→ DIRECTIONS FOR THIS TASK: Resume the IPv4 address consumption discussion below, carrying it on from right after its last sentence.

I assume that 75% or more of the IPv4 addresses which are employed in
any use (not sitting idle) are employed by eyeball customers. Verizon
Wireless has - remind me - how many /8's compared to, say, Google?

Are you sure that 75% of VZW's IP addresses are assigned to end-customer
devices? I am not.

If you count from the explosion of interest in the Internet in 1995 to
now, it took 18 years to consume all the IPv4 addresses. Call it
consumption of 1/18th of the address space per year.

I'll leave the obvious math error in this assumption as an exercise for
the reader.

From my assumption, 25% of the addresses are consumed by non-eyeball

customers who will continue consuming them at 1/(18*4)= 1/72 of the
address space per year. Assuming that server ops still need that many
addresses when acquiring them is not so close to free.

This assumption ignores non-customer use of addresses which, while minor,
is not insignificant.

From my assumptions 75% * 0.9 = 67.5% of the addresses are currently

consumed by eyeball customers who can convert to NAT. Match the
previous paragraph's math at 49/72's of the address space recoverable
at some cost that while not trivial is also not exorbitant.

→ DATA SUPPLIED:

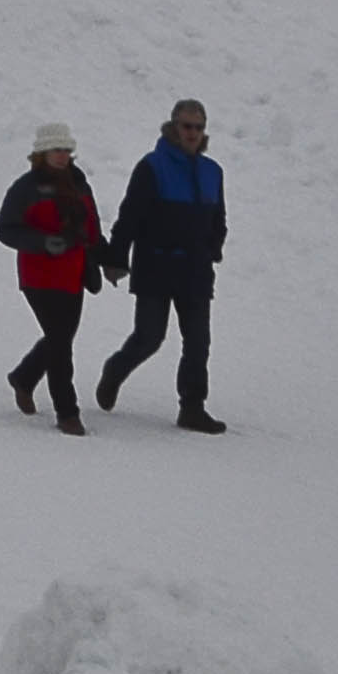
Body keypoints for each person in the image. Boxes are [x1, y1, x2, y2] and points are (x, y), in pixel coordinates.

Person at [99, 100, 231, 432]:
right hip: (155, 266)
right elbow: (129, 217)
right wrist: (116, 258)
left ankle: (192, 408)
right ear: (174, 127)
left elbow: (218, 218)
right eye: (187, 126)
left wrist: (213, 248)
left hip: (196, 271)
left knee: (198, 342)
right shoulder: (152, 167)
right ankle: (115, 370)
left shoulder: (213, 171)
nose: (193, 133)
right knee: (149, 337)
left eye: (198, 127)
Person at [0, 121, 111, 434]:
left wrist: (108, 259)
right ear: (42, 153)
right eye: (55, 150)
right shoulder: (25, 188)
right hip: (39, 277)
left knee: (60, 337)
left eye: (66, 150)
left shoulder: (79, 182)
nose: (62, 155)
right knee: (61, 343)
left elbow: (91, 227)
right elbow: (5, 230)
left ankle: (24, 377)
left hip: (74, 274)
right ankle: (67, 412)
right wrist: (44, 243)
---
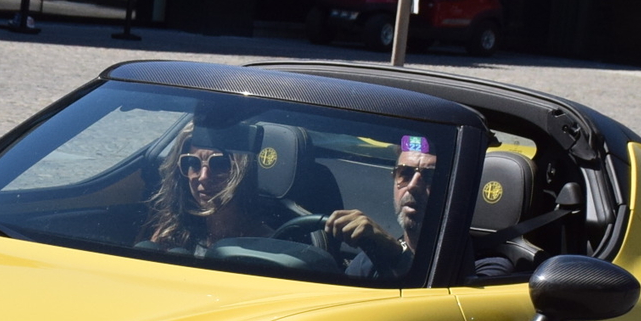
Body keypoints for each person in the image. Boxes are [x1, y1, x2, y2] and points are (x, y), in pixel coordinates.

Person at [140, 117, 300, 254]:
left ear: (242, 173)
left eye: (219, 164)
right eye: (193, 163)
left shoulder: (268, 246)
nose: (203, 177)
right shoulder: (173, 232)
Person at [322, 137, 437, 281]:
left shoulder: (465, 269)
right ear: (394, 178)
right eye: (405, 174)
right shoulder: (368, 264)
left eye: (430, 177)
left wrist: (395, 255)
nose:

→ SOLVED EXERCISE:
This makes a rather absurd assumption that the majority of those eyeball
addresses are not already assigned to eyeball NAT pools. This is the
second place where your assumptions run wildly off the rails IMHO.

Eyeballs were consuming at (1*3)/(18*4)= 3/72's per year but if only 1
in 10 needs a global address that slows to 3/720's.

While the math works, it would be a lot more clear to say 1/4 * 3/18 = 3/72.

13/720's per year consumes 490/720's after 37 years.

37 years.

So, where am I wrong? Is it more like 1 in 5 customers would cough up
an extra $5 rather than use a NAT address? The nearest comparable
would be your ratio of dynamic to static IP assignments. Does your
data support that being higher than 1 in 10? I'd bet the broad data
sets don't.

First, it's more like 1/100 customers that are not already behind NAT
of some form, so your 37 years drops to 0.37 years (a little more than
4 months).

This seems very disruptive and rather heavy on the overhead for a 4-month
stop-gap.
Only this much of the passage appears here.